UAEが外資規制を緩和、投資呼び込む

AP Photo / Kamran Jebreili

 アラブ首長国連邦(UAE)は、世界的な地位を高め、外国からの投資を呼び込む施策の一環として外資規制を緩和、撤廃する。11月23日に国営メディアが報じた。
 
 新型コロナウイルスの世界的な流行による経済的な悪影響を受けているなか、7つの首長国から構成されるUAEにとって今回の変革は衝撃的な動きの表れだ。

 11月初めにはイスラム法典の一連の改正が発表された。これにより未婚カップルの同棲が認められるようになったほか、女性保護で改善がみられ、アルコール消費の制限緩和がなされた。総人口900万人のうち外国人が800万人を占めるUAEだが、同国のイスラム法は時に、世界進出をはかろうとする同国の自由なイメージとはかけ離れた存在だった。

 UAEでこれほど劇的な変化が起きたのは、万博で同国を訪れる2500万の人々を迎え入れるために数十億ドルの支出がなされたときだった。ただ万博は、パンデミックを理由として2021年に延期されている。また、アメリカの仲介でイスラエルとの国交が正常化されたことを受け、ドバイとアブダビの沿岸都市でビジネスを立ち上げ、アパートを購入してくれる外国人の一団にイスラエルが加わることをUAEは期待している。とくに、低迷する不動産市場の影響でパンデミック前から経済低迷の危機にあえいでいたドバイは、外国資本と旅行客の流入を強く求めている。そして新型コロナウイルスは、観光、ホスピタリティ、航空業界に多くを依存しているUAEの経済に深刻な影響をもたらした。

 会社法を改正する今回の大統領令について、国営メディアWAMは「企業やプロジェクトの魅力ある投資先として、UAEの中東地域そして世界での主導的な地位の強化」につながると報じている。

 同メディアによると、一連の改革により、外国の起業家や投資家は現地企業の出資の有無にかかわらず会社を設立できるようになる。長らくフリーゾーン域外で49%という出資上限が課されていた多くの国外居住者にとって、この改正は歓迎されている。また、UAE国民が取締役の過半数を占め、オンショア企業の会長を務めることを義務付ける規制も法改正により撤廃された。株式公開を希望する企業の場合、売り出し可能な株式の割合が現行の最大30%から70%に引き上げられた。

 この改正によって、国内全域に設けられている45のフリーゾーンの魅力は確実に低下する。
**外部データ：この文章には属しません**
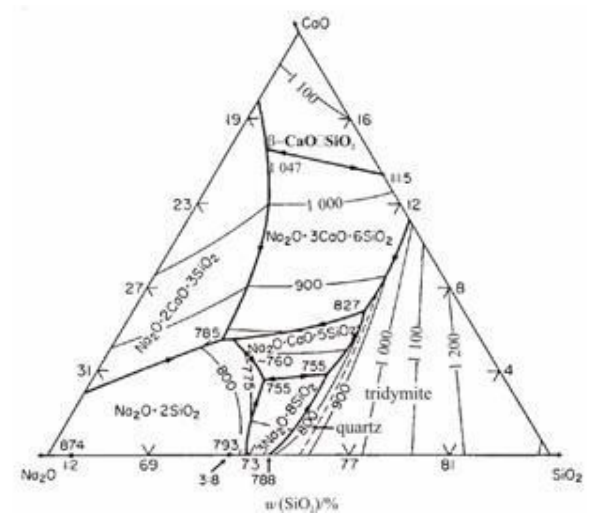
Figure 6. Diagram of the system Na 2 O-CaO-SiO 2 .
この地域では、現地雇用に関する規制を回避し、完全な外資保有を維持したいと考えている人々が事業を立ち上げていた。

 また、名目上の企業パートナーとして生計を立てていた多くのUAE国民を含め、長年にわたって不労所得を得ていた人々にとっては大きな打撃となった。それでも、国内で反対運動が起きるとは誰も考えていない。UAE国民の約8割が公的部門の仕事に従事し、相当の給与と補助金を受け取っている。世襲制で統治されている首長国において、政府の方針を厳守しているのだ。政党や労働組合の設立はいまだに違法となっている。

 ナショナル紙は外資規制の変更が半年以内に施行されると述べ、今回の大統領令を詳しく報じた。また、企業が制度改正に対応するまでには丸1年を要する可能性があるとしている。